In this case, the eyeballs spotted this in about 40 minutes. Sounds like a short time, but, well, npm is seeing ~2B downloads/day. So only 54M downloads occurred during this time. For each one that was ESLint, the attacker got publish control of that next users's repo. And so on. So all the assurances about 'we found it quick and reset the tokens'. I'm not sure I buy that the risk is as low as people made out. Someone has control of a wide-spectrum of web technologies because of this.
And recently we have seen British Airways lose customer financial data via their web site. 380000 passengers fell victim to 22 lines of code. We saw this happen with Newegg. Hackers injected 15 lines of code into Newegg’s payments page. This happened to TicketMaster. You can read more about the Magecart issue here.
OK, so what to do? Well, we need supply chain traceability from source line through build process through deployment through operations. Tools to do this are starting to become available (e.g. binauthz). We need some sort of 'certificate revocation list' for open source, something we can quickly hash a file and check if its bad, if others are using it. This is similar in nature to e.g. dns-blacklists. One might be able to use DHT for this as a mechanism. Or blockchain. I want to be able to say "how many people are using this file, how many have reported it good/bad". Distributed reputation. Make it hard to spoof or influence by making it broad-based.
Its great to use Static Application Scanning (SAST), but the lag time is very long on CVE (first someone finds it, then they allocate a number, go through a coordinated disclosure, wait for the sw to get fixed, ... usually 6+ months).
Some say 'pinning' is the issue. But, well, you can have problems injected even if the version number stays the same. And the pinned images, do you really go back and update them as they get vulnerabilities fixed? Aren't you really just locking in the problems?

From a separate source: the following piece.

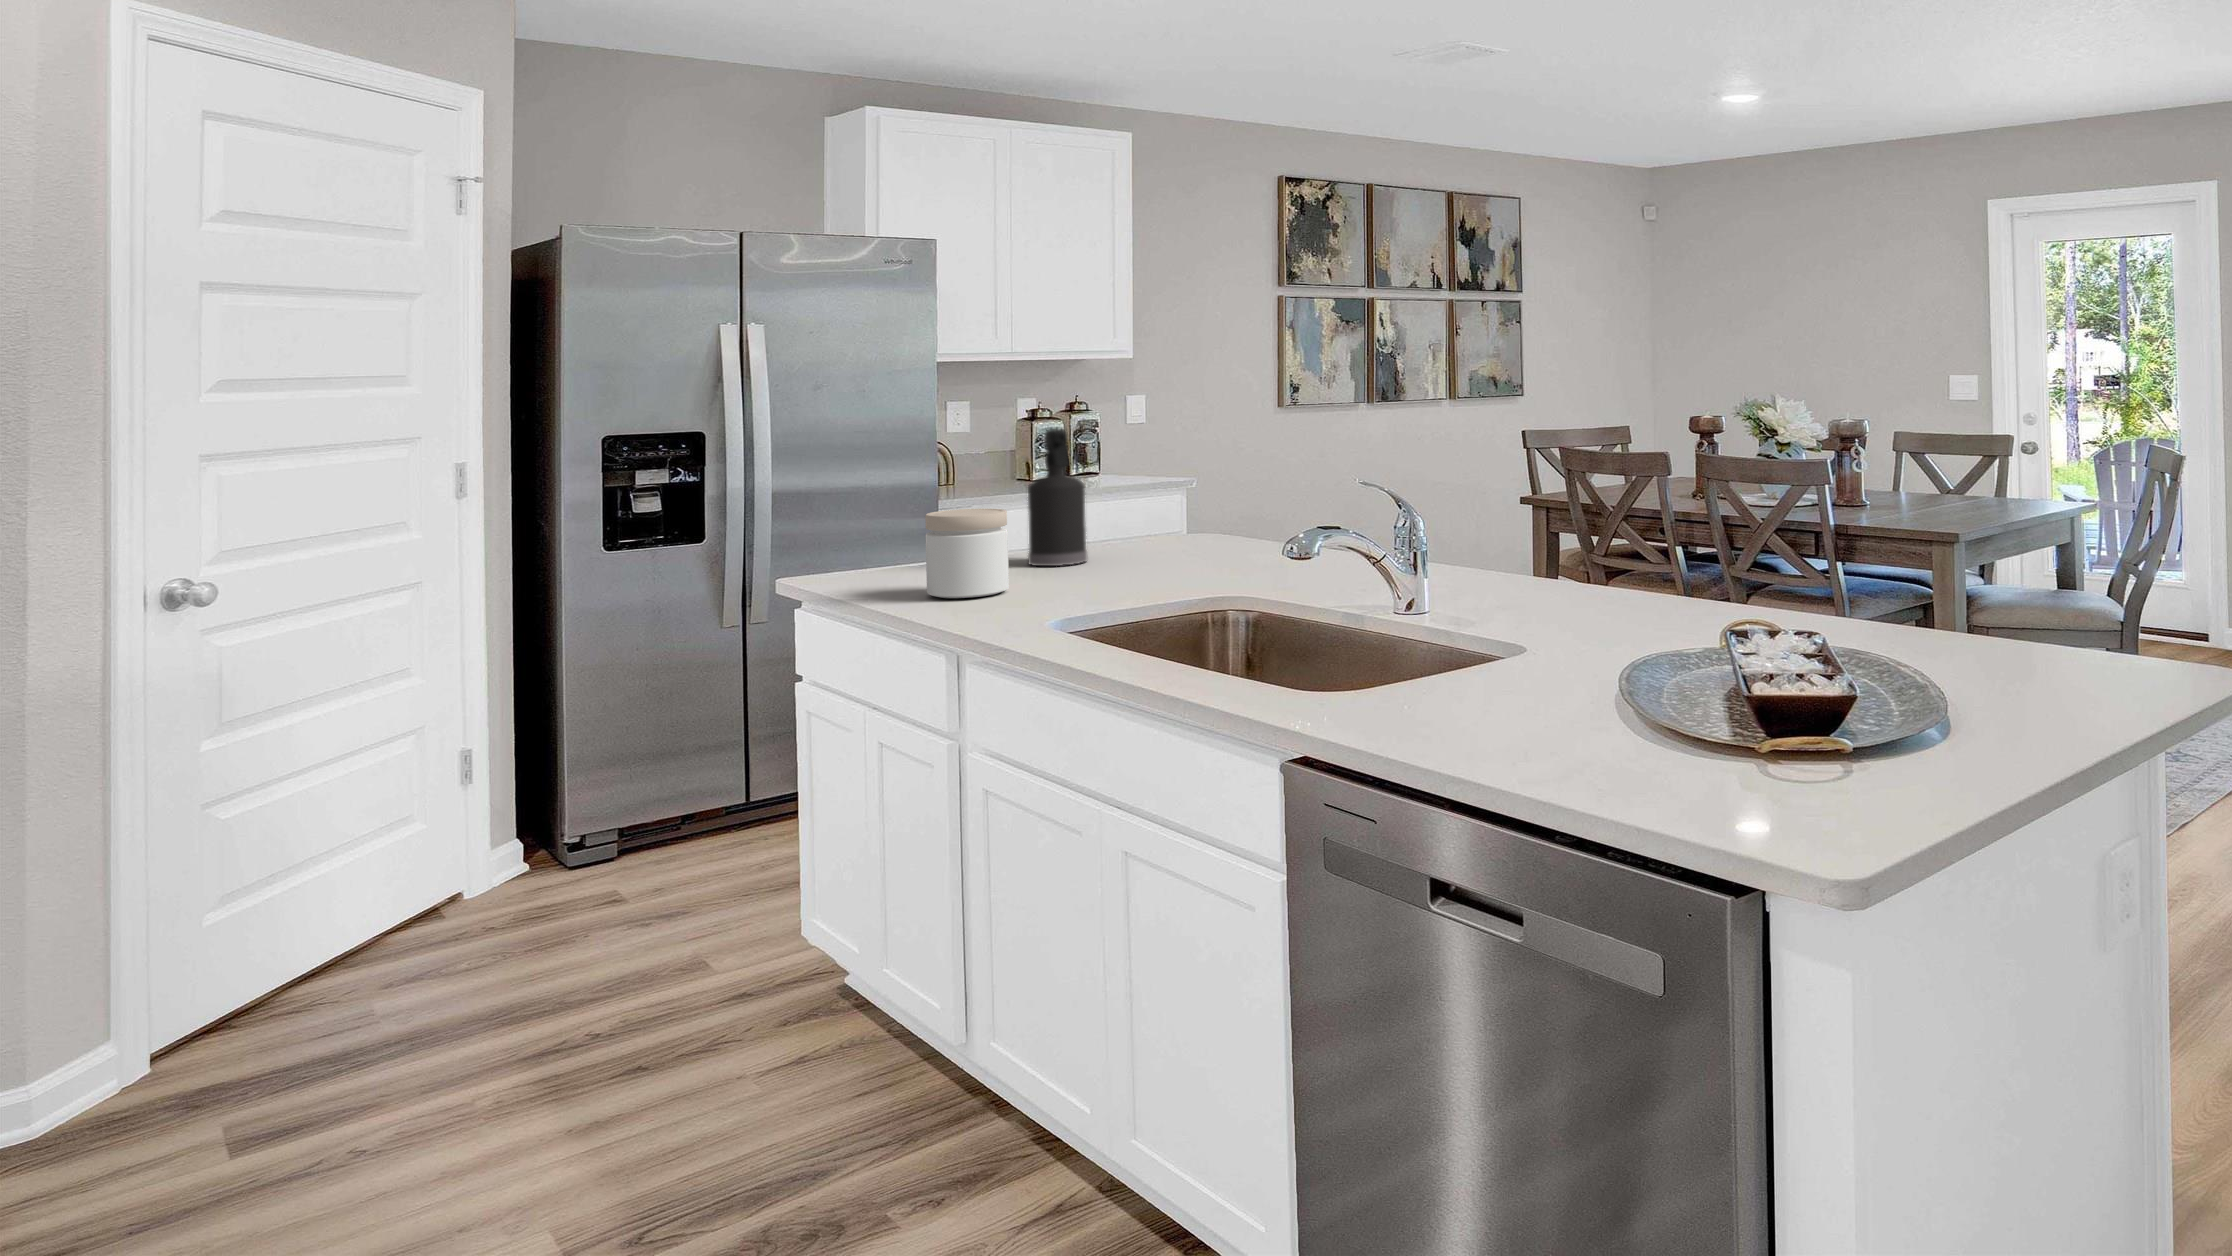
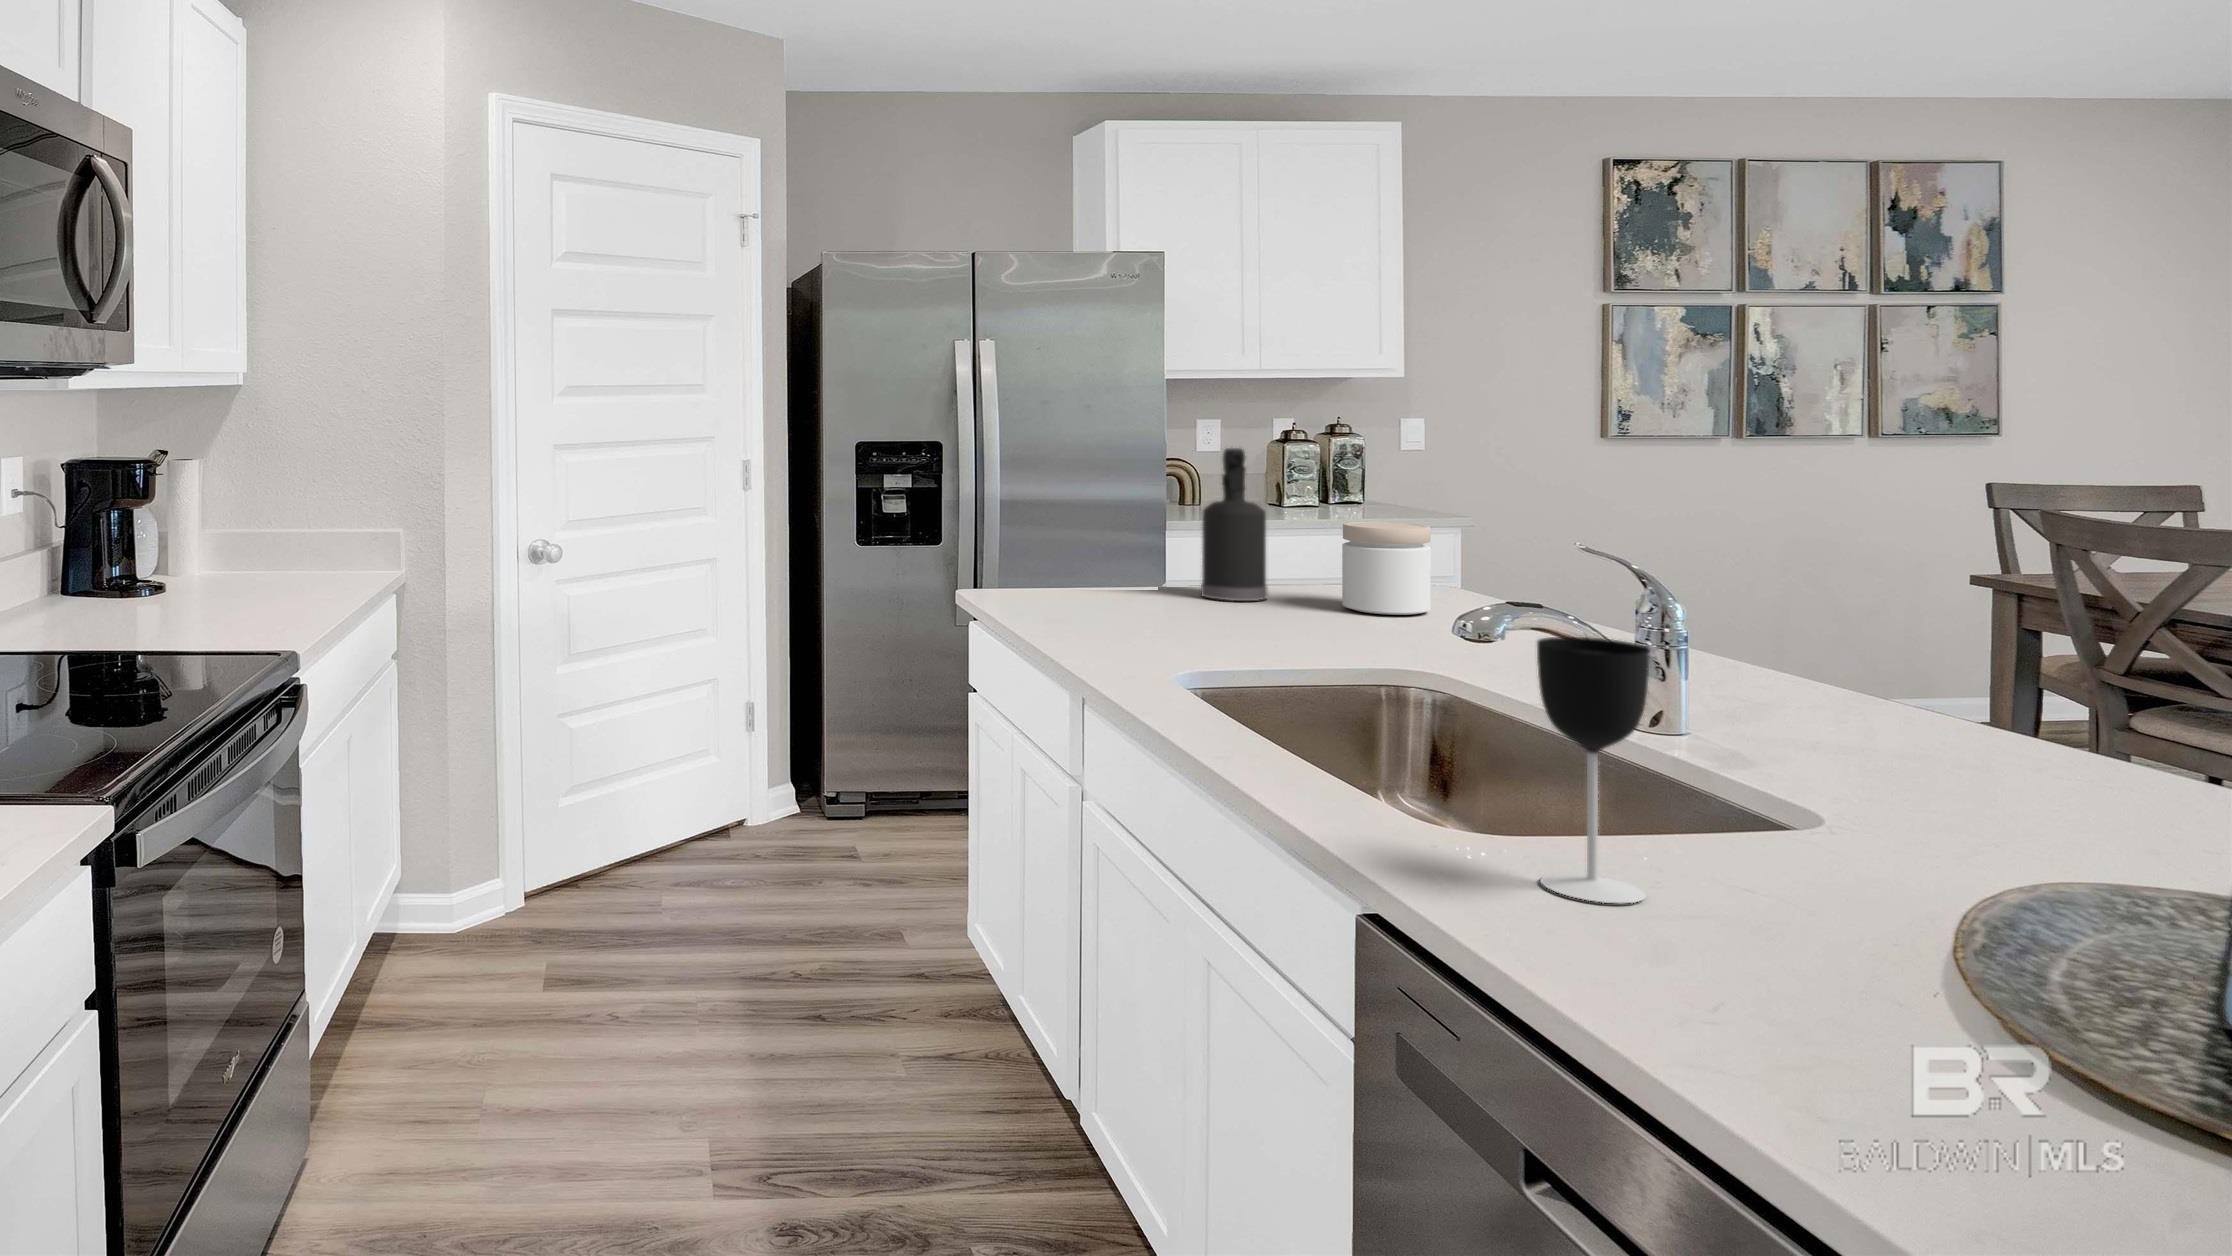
jar: present [925,508,1009,598] -> present [1342,522,1431,615]
wine glass: none [1397,551,1465,728] -> present [1537,637,1650,903]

Do you even know the entire supply chain of a given tool you use or create? Its much larger than you think. Go all the way back to source, I dare you. Maybe use a tool like 'dot' and 'graphviz' to show a nice chain. Some research tools exist. But remember, you need to go very far back the chain (remember the famous Ken Thompson hack? It was in the binary of the compiler but not the source).
OK, that was a lot of text. Have fun worrying.